One company (the yellow planes) flies "over all of America's beaches" according to their website. They say: "When you hear an airplane you instinctively look up, " and "[a]erial advertising reaches people away from home and work, generally in an environment where they are relaxed."

So that's the very purpose. Use noise to shove ads into our faces in places people come to relax.

It is well documented the role industrial noise pollution has on stress levels and health.

Former U.S. Surgeon General William H. Steward said, "Calling noise a nuisance is like calling smog an inconvenience. Noise must be considered a hazard to the health of people everywhere."

Why should a few companies get to negatively impact millions of people with their noise pollution -- in our public spaces and our homes -- so they can make a profit?

This is not some national shared sacrifice we have all agreed to endure in order to help alleviate some great trauma, it's so they can fly ads for GEICO, nightclubs, casinos, condoms, machine gun shooting ranges, "MADE YOU LOOK" plugs for their own business, and more.

Everywhere, people feel under siege and stressed like never before. Millions of people of all incomes and races spend billions of dollars to come to the beach for restorative times with their friends, to relax, be by the ocean, have fun. Be human. Even people who come to party aren't spending their money to be under industrial assault.

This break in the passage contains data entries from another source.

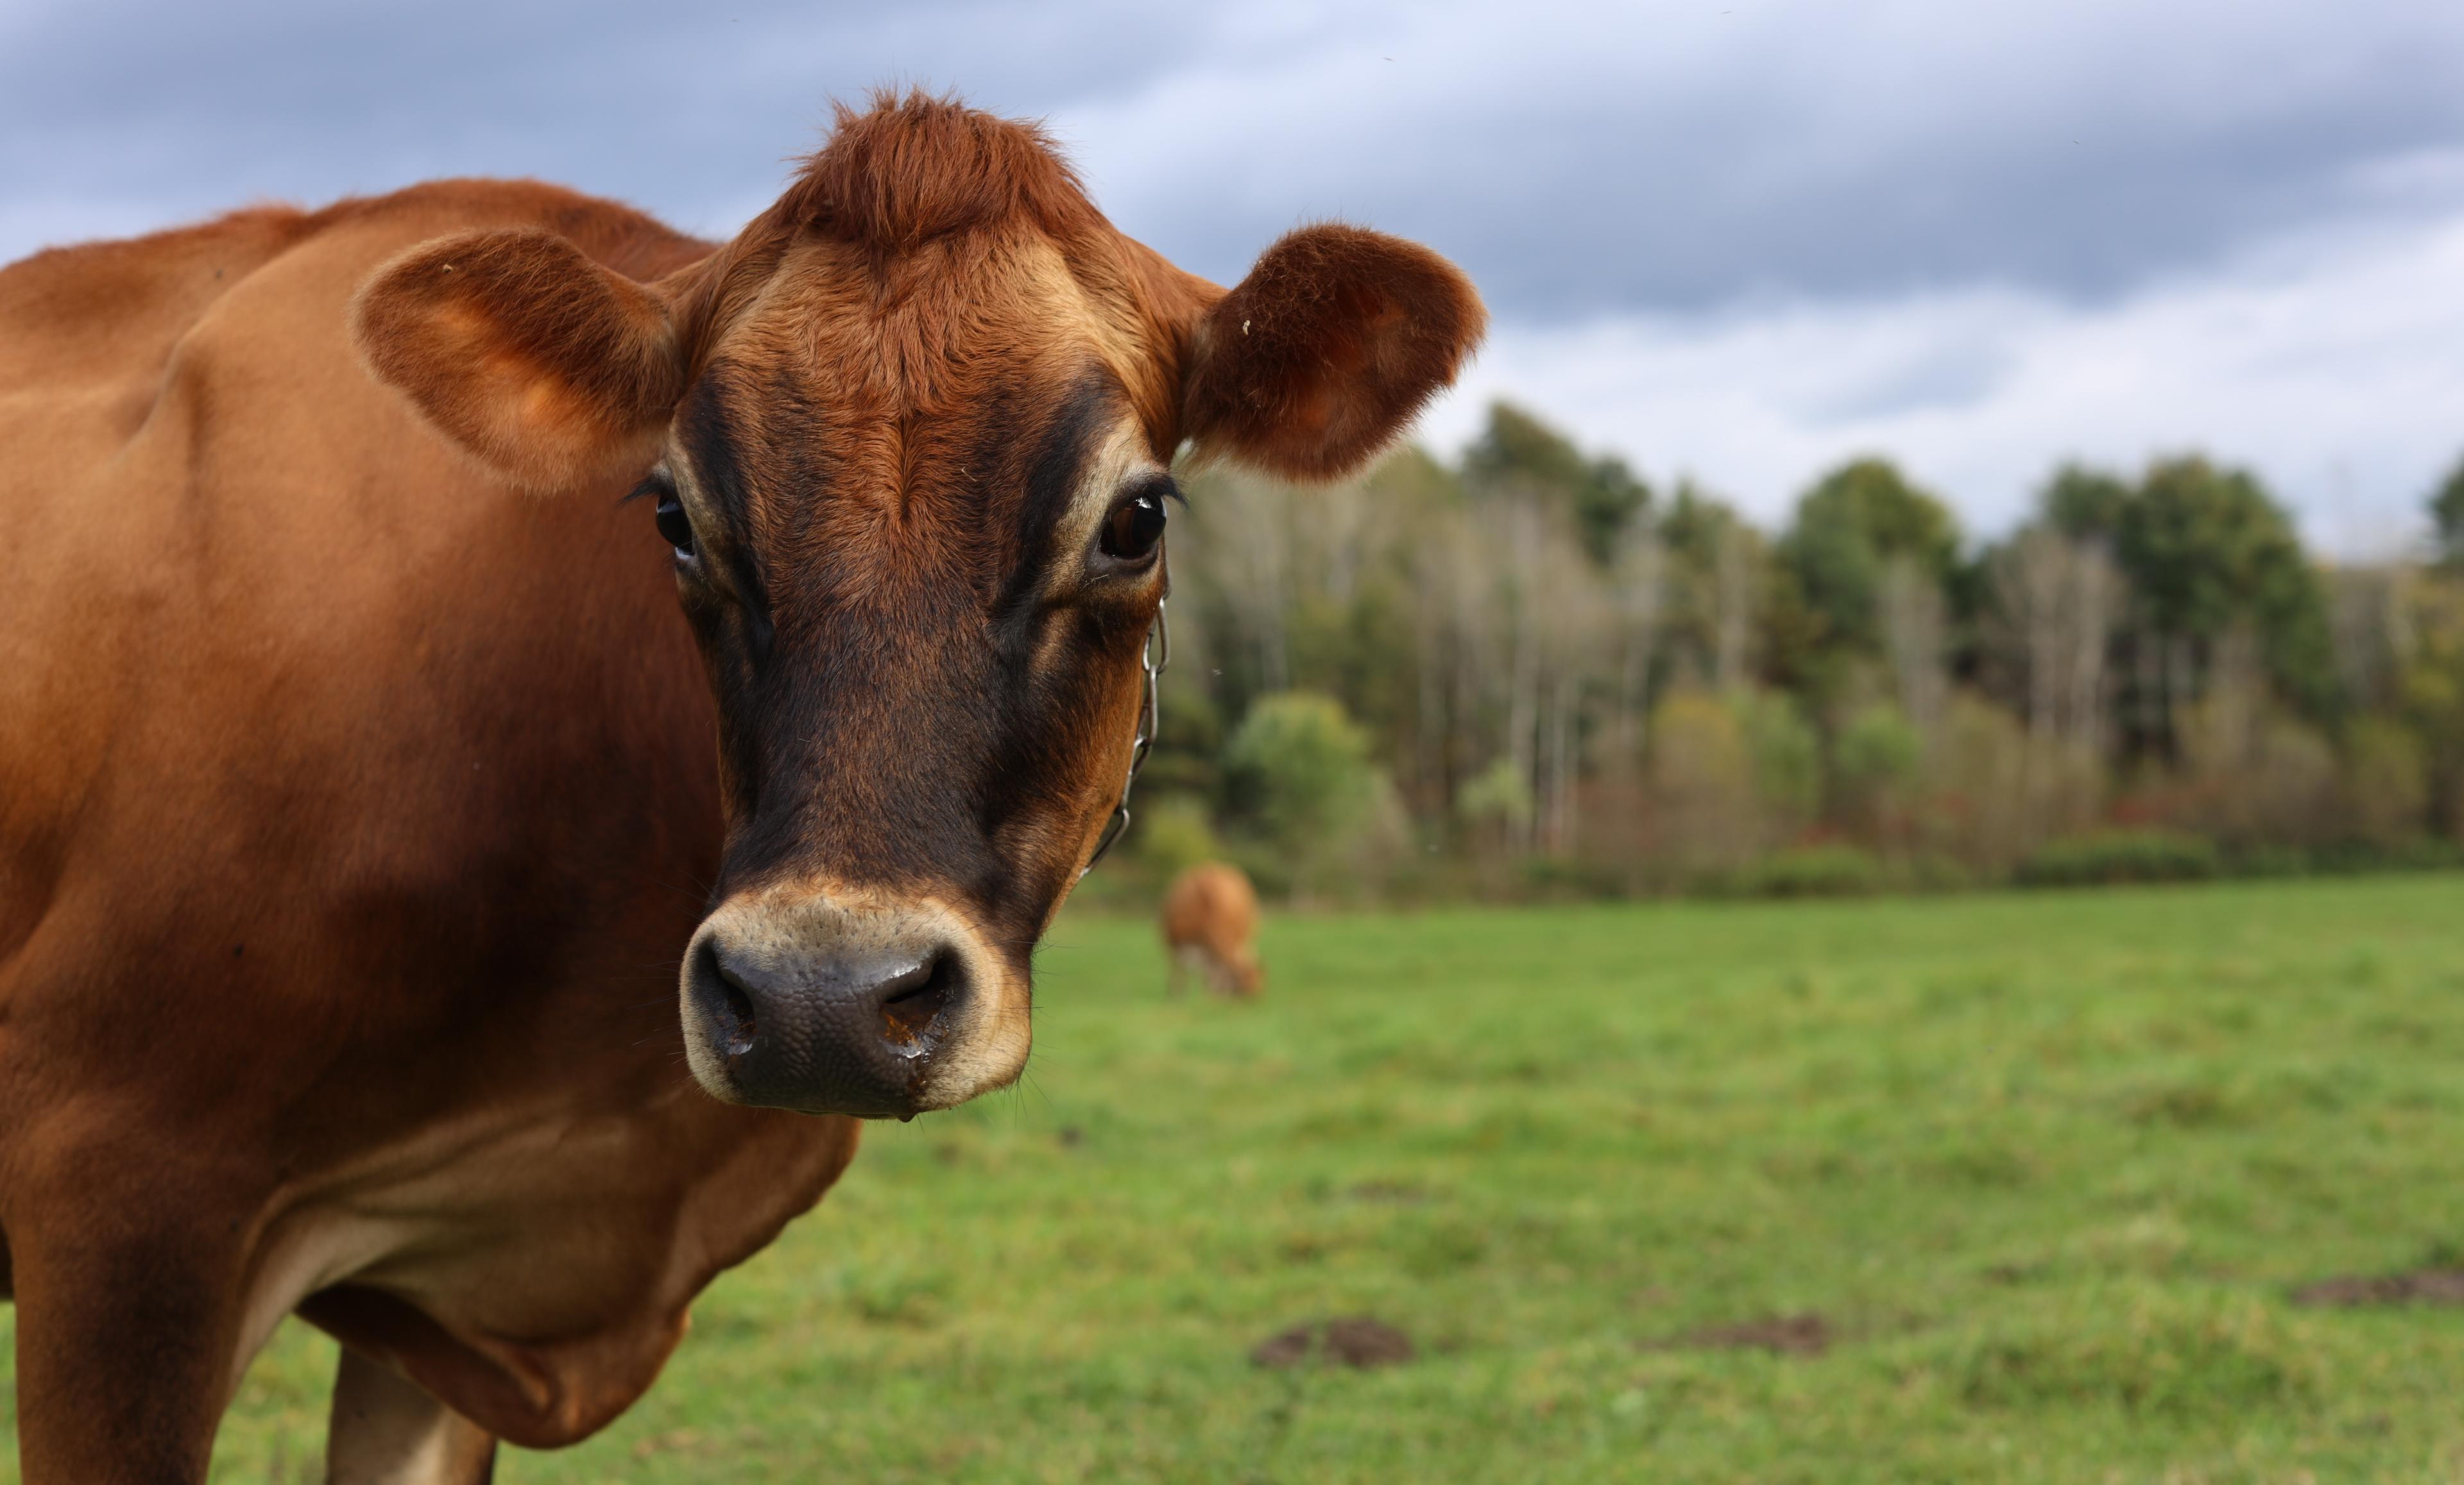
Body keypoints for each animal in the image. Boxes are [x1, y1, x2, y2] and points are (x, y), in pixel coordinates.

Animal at [1161, 863, 1265, 998]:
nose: (1255, 996)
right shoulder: (1175, 947)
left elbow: (1215, 976)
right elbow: (1178, 973)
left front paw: (1211, 996)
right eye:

People also live and work here.

Why does everything have to be polluted? It's more important than ever that people get some break. A place doesn't have to be pristine wilderness to offer people a degree of refuge. Why can't people go to the Atlantic or Pacific or Gulf of Mexico or Lake Michigan, etc. without being banged in the head for hours?

With problems everywhere, getting rid of low-hanging pollution problems should be a no-brainer. Making a city greener includes taking care of people too.

The saddest part is that this speaks to a larger problem. We have become so defiled by pollution and degradation everywhere that we simply accept life poverty and "dis-ease" as normal.

Like the Easter Island Polynesians who got used to eating rats as they lived out the remaining years of their eco-collapse, we no longer even know what it's like to have healthier places as part of our daily lives. Every part of our lives must be defiled as long as a few others can make a profit off our backs.

I asked a realtor, "Why hasn't anybody said anything here yet?" He replied, "South Florida is the trashcan of America." I disagree. It actually can be a very beautiful place. And the planes attack beaches and other outdoor places all over America.

At sundown, when the parasitic predators leave, relief floods in like white blood cells after an illness.

With climate change oncoming like weapons of mass destruction, we may lose our beaches in a few decades. But the planes are taking them from us right now.

If you come to the beach this year, after all you've been through, after how much you've looked forward to some time with friends or loved ones or to simply decompress and refresh by the ocean, but instead feel like you've just spent the day by a freeway, look up in the sky to know why. They MADE YOU LOOK.

The aerial banner planes need to 1) silence their engines to the point of inaudibility, and 2) not fly constantly over our heads for hours straight, or perhaps Miami Beach and America's other communities can ban them like Honolulu did, a case upheld by the Supreme Court.